295. Find Median from Data Stream

Median is the middle value in an ordered integer list. If the size of the list is even, there is no middle value. So the median is the mean of the two middle value.

For example,

[2,3,4], the median is3

[2,3], the median is(2 + 3) / 2 = 2.5

Design a data structure that supports the following two operations:

  • void addNum(int num) - Add a integer number from the data stream to the data structure.
  • double findMedian() - Return the median of all elements so far.

Example:

addNum(1)
addNum(2)
findMedian() -> 1.5
addNum(3) 
findMedian() -> 2

Follow up:

  1. If all integer numbers from the stream are between 0 and 100, how would you optimize it?
  2. If 99% of all integer numbers from the stream are between 0 and 100, how would you optimize it? (Segment Trees)
  3. how to improve it and make sure the method is thread-safe if the two heaps are shared - Use read and write locks.

Thoughts:

  1. Having two queues, one (right part) puts smallest number on the top, and one (left part) keeps largest element on the top.

  2. Using Binary Search Tree: As the input numbers are random, so the height of the binary search tree is O(logN) We maintain every single node's children's size and it's easy to implement because it just has add operation.

  3. Further Thoughts (Analysis written by @babhishek21)

    There are so many ways around this problem, that frankly, it is scary. Here are a few more that I came across:

    • Buckets!If the numbers in the stream are statistically distributed, then it is easier to keep track of buckets where the median would land, than the entire array. Once you know the correct bucket, simply sort it find the median. If the bucket size is significantly smaller than the size of input processed, this results in huge time saving.@mitbbs8080 has an interesting implementation here.

    • Reservoir Sampling.
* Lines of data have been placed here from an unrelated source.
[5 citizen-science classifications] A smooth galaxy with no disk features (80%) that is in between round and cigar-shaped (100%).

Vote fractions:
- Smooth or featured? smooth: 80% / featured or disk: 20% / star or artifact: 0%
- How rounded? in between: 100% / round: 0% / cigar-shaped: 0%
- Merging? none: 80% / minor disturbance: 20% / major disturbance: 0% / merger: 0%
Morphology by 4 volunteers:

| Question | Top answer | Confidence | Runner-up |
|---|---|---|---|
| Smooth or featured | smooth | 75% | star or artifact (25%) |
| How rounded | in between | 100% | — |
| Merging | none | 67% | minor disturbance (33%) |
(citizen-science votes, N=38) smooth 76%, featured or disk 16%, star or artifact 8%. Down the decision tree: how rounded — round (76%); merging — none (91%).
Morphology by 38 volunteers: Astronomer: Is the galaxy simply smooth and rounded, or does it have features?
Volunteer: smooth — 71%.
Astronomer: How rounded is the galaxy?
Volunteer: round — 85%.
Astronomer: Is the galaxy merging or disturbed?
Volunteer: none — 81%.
Following along the lines of using buckets: if the stream is statistically distributed, you can rely on Reservoir Sampling. Basically, if you could maintain just one good bucket (or reservoir) which could hold a representative sample of the entire stream, you could estimate the median of the entire stream from just this one bucket. This means good time and memory performance. Reservoir Sampling lets you do just that. Determining a"good"size for your reservoir?_Now, that's a whole other challenge. A good explanation for this can be found in this StackOverflow answer.

    • Segment Trees are a great data structure if you need to do a lot of insertions or a lot of read queries over a limited range of input values. They allow us to do all such operations fast and in roughly the same amount of time, always.The only problem is that they are far from trivial to implement. Take a look at my introductory article on Segment Trees if you are interested.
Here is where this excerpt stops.